> _SUPPLIED PASSAGE_:
Natural Language Procession Metrics

Once you have trained your NLP model, you need to evaluate the performance of the model. This package provide various metrics functions with which we can evaluate and assess the accuracy of the NLP model. However, their usefulness depends on the type of NLP problem you are working on.

BLEU Score

Metrics.bleu_score — Function

bleu_score(reference_corpus, translation_corpus; max_order=4, smooth=false)

Computes BLEU score of translated segments against one or more references. Returns the BLEU score, n-gram precisions, brevity penalty, geometric mean of n-gram precisions, translationlength and referencelength

Arguments

reference_corpus: list of lists of references for each translation. Each reference should be tokenized into a list of tokens.
translation_corpus: list of translations to score. Each translation should be tokenized into a list of tokens.
max_order: maximum n-gram order to use when computing BLEU score.
smooth=false: whether or not to apply. Lin et al. 2004 smoothing.

source

Rouge Score

Metrics.rouge_n — Function

rouge_n(evaluated_sentences, reference_sentences; n=2)

Computes ROUGE-N of two text collections of sentences. Returns f1, precision, recall for ROUGE-N.

Arguments:

evaluated_sentences: the sentences that have been picked by the summarizer
reference_sentences: the sentences from the referene set
n: size of ngram. Defaults to 2.

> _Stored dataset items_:
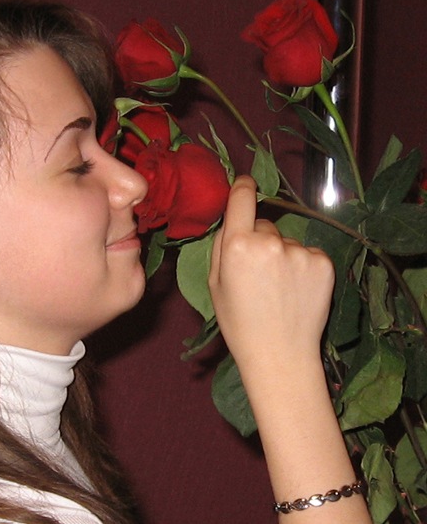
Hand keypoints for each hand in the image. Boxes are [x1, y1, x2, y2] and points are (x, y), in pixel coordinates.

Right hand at [209, 176, 334, 370]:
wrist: (280, 354)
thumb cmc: (239, 322)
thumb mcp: (214, 283)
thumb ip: (221, 245)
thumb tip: (231, 217)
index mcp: (237, 245)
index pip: (242, 197)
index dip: (243, 188)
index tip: (246, 184)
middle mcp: (270, 242)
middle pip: (264, 225)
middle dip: (260, 240)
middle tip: (258, 273)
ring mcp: (300, 251)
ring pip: (287, 241)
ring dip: (283, 256)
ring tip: (280, 289)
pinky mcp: (323, 262)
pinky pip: (307, 253)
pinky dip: (303, 266)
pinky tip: (297, 290)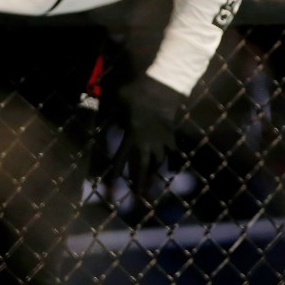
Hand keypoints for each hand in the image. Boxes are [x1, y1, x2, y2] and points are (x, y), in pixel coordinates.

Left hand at [112, 74, 181, 189]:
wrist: (159, 88)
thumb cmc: (136, 94)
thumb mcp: (117, 104)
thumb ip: (115, 117)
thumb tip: (113, 126)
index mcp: (130, 136)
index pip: (121, 156)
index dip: (118, 169)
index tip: (114, 181)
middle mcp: (145, 141)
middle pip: (142, 165)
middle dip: (140, 181)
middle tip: (140, 196)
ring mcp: (160, 138)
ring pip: (158, 159)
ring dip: (154, 170)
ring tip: (154, 182)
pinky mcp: (170, 133)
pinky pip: (171, 149)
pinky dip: (171, 158)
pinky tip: (171, 165)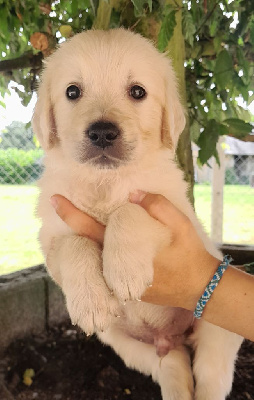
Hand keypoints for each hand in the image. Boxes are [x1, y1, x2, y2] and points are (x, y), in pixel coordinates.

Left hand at [50, 192, 217, 309]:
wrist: (200, 288)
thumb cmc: (191, 255)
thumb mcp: (182, 225)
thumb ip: (158, 207)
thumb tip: (134, 194)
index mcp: (128, 252)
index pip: (93, 231)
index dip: (73, 215)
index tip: (55, 200)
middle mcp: (118, 270)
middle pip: (87, 245)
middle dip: (71, 223)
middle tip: (56, 202)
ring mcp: (120, 283)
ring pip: (95, 261)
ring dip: (84, 240)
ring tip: (73, 219)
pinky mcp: (127, 290)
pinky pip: (106, 270)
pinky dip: (100, 254)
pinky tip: (99, 241)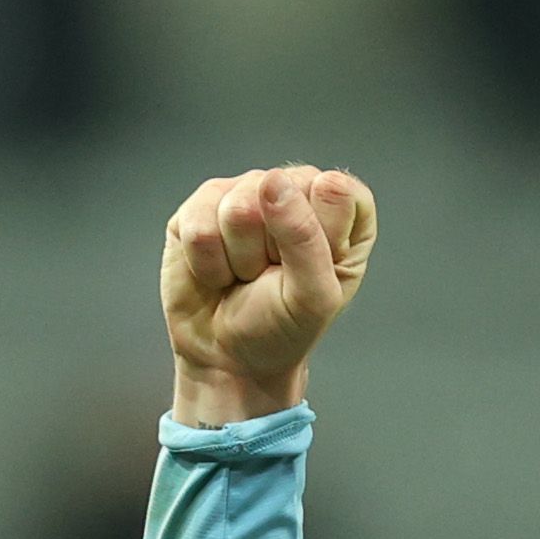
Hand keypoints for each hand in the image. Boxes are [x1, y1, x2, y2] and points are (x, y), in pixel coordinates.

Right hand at [163, 164, 376, 425]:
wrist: (227, 357)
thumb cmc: (281, 328)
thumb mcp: (312, 297)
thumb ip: (305, 238)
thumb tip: (272, 181)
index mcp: (340, 211)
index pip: (335, 190)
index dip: (319, 234)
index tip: (310, 270)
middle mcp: (294, 191)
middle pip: (280, 192)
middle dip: (272, 250)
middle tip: (271, 277)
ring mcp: (246, 192)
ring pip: (237, 207)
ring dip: (238, 259)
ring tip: (244, 276)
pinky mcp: (202, 205)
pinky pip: (199, 223)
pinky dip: (208, 263)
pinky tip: (218, 273)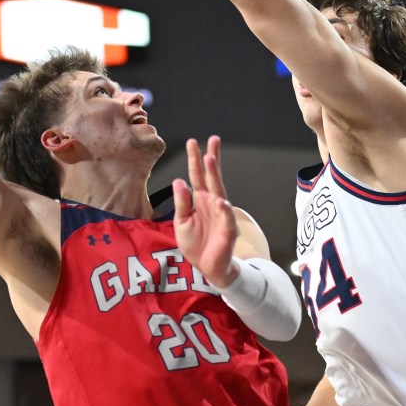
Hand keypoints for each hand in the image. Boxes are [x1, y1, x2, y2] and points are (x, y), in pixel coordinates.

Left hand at [173, 136, 239, 288]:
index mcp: (200, 199)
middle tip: (212, 139)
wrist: (207, 266)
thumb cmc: (195, 243)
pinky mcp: (227, 230)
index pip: (197, 175)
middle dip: (210, 158)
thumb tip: (178, 180)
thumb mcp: (181, 222)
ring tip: (211, 159)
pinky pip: (226, 218)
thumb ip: (181, 202)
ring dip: (215, 176)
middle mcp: (212, 202)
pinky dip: (224, 210)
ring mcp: (221, 214)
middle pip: (211, 177)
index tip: (193, 142)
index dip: (195, 159)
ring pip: (219, 191)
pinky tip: (221, 202)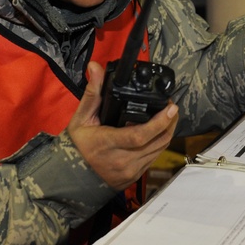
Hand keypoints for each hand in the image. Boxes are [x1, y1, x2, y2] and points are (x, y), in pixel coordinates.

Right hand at [66, 61, 178, 189]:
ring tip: (169, 116)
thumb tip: (96, 67)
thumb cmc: (78, 144)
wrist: (72, 175)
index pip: (140, 135)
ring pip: (159, 150)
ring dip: (168, 132)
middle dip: (170, 123)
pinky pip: (154, 158)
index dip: (159, 122)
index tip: (170, 107)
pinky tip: (159, 132)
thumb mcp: (81, 117)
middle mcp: (122, 160)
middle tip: (172, 107)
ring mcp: (130, 170)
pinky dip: (159, 144)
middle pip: (156, 142)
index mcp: (108, 144)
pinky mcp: (135, 176)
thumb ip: (93, 92)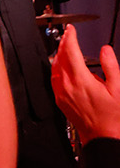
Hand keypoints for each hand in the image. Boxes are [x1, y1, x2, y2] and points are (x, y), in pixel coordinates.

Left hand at [52, 24, 119, 144]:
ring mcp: (61, 94)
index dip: (70, 37)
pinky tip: (62, 66)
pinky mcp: (60, 100)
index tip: (71, 29)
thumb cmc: (112, 118)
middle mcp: (67, 86)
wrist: (102, 137)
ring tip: (66, 47)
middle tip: (69, 35)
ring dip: (58, 54)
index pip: (70, 51)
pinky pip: (53, 79)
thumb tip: (105, 50)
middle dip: (63, 43)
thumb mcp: (118, 89)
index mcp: (81, 81)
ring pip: (54, 67)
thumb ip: (111, 66)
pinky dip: (56, 67)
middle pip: (60, 57)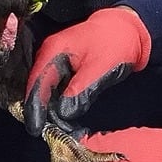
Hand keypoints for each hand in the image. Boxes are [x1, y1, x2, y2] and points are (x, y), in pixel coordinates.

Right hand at [25, 4, 150, 131]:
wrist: (127, 28)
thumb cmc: (115, 43)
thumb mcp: (100, 68)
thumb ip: (80, 91)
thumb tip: (63, 113)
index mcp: (54, 51)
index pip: (37, 84)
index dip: (34, 109)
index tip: (36, 130)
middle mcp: (49, 54)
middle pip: (37, 87)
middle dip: (41, 111)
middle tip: (49, 133)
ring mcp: (55, 59)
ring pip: (45, 89)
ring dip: (50, 108)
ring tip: (58, 128)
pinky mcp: (63, 66)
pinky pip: (55, 86)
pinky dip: (57, 101)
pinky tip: (64, 115)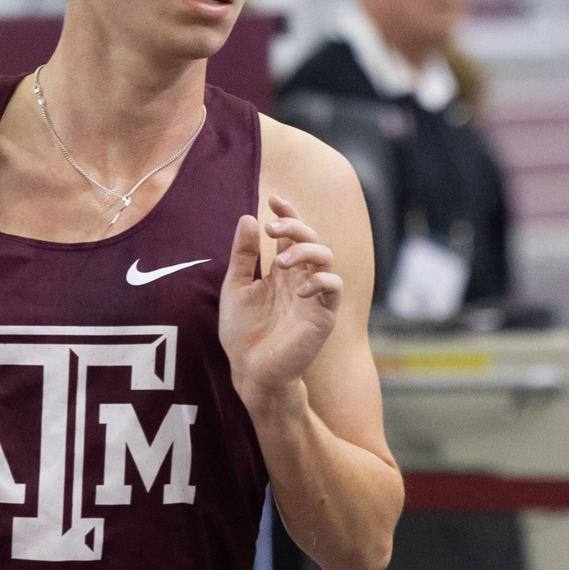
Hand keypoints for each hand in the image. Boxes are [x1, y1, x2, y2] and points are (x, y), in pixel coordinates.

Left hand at [220, 196, 340, 413]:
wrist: (249, 369)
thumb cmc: (243, 331)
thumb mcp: (235, 287)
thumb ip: (242, 255)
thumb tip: (248, 217)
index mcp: (280, 271)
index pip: (291, 235)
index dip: (287, 214)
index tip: (273, 200)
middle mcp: (300, 279)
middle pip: (311, 239)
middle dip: (295, 226)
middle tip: (273, 228)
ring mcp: (314, 295)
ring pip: (326, 257)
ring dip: (306, 250)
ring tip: (281, 261)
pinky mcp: (323, 315)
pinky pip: (333, 287)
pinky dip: (320, 280)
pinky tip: (299, 287)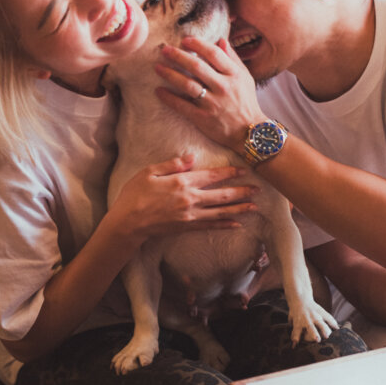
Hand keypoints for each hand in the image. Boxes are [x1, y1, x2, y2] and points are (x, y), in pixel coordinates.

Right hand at [105, 154, 257, 245]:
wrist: (127, 223)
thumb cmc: (134, 194)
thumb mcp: (149, 172)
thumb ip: (172, 164)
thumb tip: (191, 157)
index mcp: (181, 182)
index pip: (211, 176)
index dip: (229, 173)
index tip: (244, 170)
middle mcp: (190, 199)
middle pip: (222, 195)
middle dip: (241, 191)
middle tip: (258, 189)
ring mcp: (190, 215)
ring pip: (220, 211)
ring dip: (239, 209)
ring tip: (254, 207)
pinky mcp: (187, 227)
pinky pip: (210, 225)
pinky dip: (224, 225)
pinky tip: (236, 224)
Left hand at [153, 36, 263, 150]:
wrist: (249, 132)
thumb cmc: (246, 102)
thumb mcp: (245, 78)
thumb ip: (233, 59)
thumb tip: (221, 40)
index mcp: (233, 75)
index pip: (214, 54)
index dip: (198, 45)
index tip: (185, 40)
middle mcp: (223, 87)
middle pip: (197, 67)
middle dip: (178, 56)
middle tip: (165, 50)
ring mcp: (212, 103)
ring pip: (187, 84)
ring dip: (170, 74)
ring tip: (157, 67)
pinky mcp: (202, 118)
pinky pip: (182, 106)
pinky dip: (169, 98)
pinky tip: (158, 91)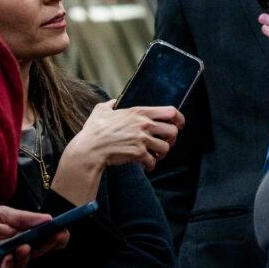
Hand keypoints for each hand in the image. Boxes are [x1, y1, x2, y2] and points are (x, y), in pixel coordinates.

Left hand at [0, 206, 68, 267]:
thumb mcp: (2, 214)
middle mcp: (16, 250)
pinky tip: (8, 258)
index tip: (63, 230)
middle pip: (39, 251)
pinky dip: (8, 266)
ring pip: (22, 264)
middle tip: (55, 236)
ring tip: (24, 246)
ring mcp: (4, 262)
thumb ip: (24, 218)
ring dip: (26, 256)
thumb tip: (48, 218)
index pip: (45, 238)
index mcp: (22, 235)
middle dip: (49, 244)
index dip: (56, 236)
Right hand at [52, 101, 184, 202]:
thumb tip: (114, 102)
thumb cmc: (94, 130)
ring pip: (166, 148)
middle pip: (173, 131)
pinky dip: (151, 165)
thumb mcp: (101, 110)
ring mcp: (142, 140)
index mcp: (139, 112)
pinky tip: (146, 165)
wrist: (89, 149)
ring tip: (155, 155)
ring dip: (162, 153)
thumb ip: (111, 104)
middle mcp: (144, 125)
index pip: (170, 111)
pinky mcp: (138, 154)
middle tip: (165, 142)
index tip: (179, 124)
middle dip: (172, 139)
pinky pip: (153, 161)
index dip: (179, 118)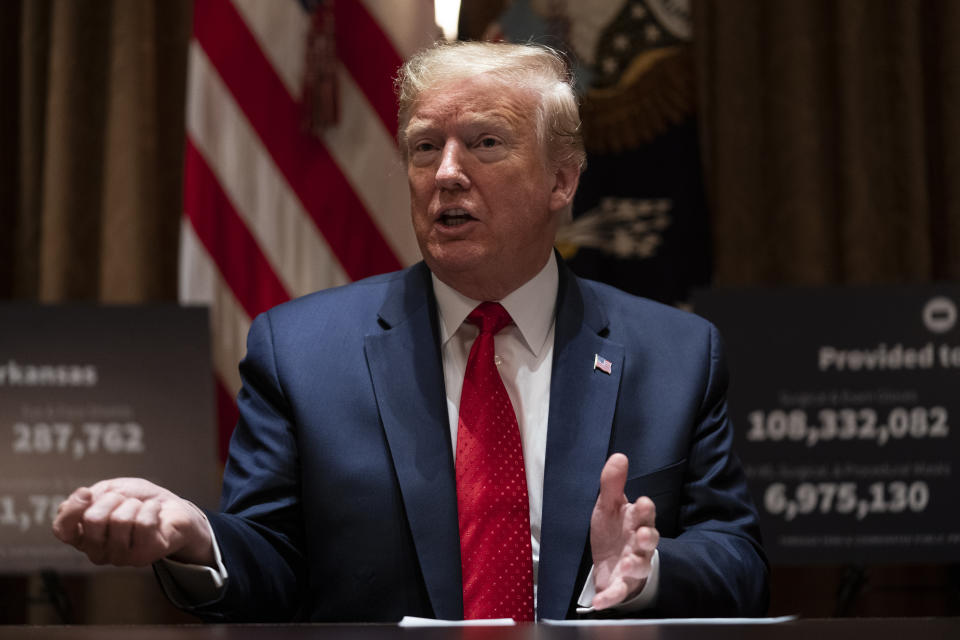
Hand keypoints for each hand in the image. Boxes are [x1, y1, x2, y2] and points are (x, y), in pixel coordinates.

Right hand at [52, 477, 213, 567]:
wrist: (174, 509)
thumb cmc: (139, 500)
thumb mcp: (110, 491)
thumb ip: (89, 498)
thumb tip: (76, 500)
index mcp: (84, 537)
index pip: (62, 529)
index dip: (72, 508)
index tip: (87, 492)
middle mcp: (98, 552)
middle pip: (93, 519)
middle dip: (113, 498)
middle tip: (126, 500)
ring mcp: (121, 557)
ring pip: (121, 520)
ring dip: (135, 504)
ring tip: (142, 509)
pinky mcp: (144, 555)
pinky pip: (143, 523)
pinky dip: (151, 508)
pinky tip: (155, 512)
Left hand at [589, 453, 659, 608]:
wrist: (609, 561)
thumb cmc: (613, 530)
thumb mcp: (609, 506)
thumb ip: (612, 484)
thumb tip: (619, 456)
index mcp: (636, 522)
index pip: (645, 514)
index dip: (645, 510)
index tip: (643, 503)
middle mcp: (638, 544)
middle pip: (649, 540)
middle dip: (647, 537)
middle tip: (643, 534)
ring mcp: (632, 566)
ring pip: (639, 566)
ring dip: (635, 564)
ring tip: (628, 562)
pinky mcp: (621, 585)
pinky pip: (618, 592)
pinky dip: (611, 596)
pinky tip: (600, 601)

> _EXERCISES_:
1) Render into French the following sentence from the NLP metrics documentation: "Once you have trained your NLP model, you need to evaluate the performance of the model."
2) Print the portion of the NLP metrics documentation from "Metrics.rouge_n — Function" to "Defaults to 2.".

> _SOLUTIONS BY TASK_:
1) Une fois que vous avez entraîné votre modèle NLP, vous devez évaluer les performances du modèle.

2)
Metrics.rouge_n — Function

rouge_n(evaluated_sentences, reference_sentences; n=2)

Computes ROUGE-N of two text collections of sentences. Returns f1, precision, recall for ROUGE-N.

Arguments:

evaluated_sentences: the sentences that have been picked by the summarizer
reference_sentences: the sentences from the referene set
n: size of ngram. Defaults to 2.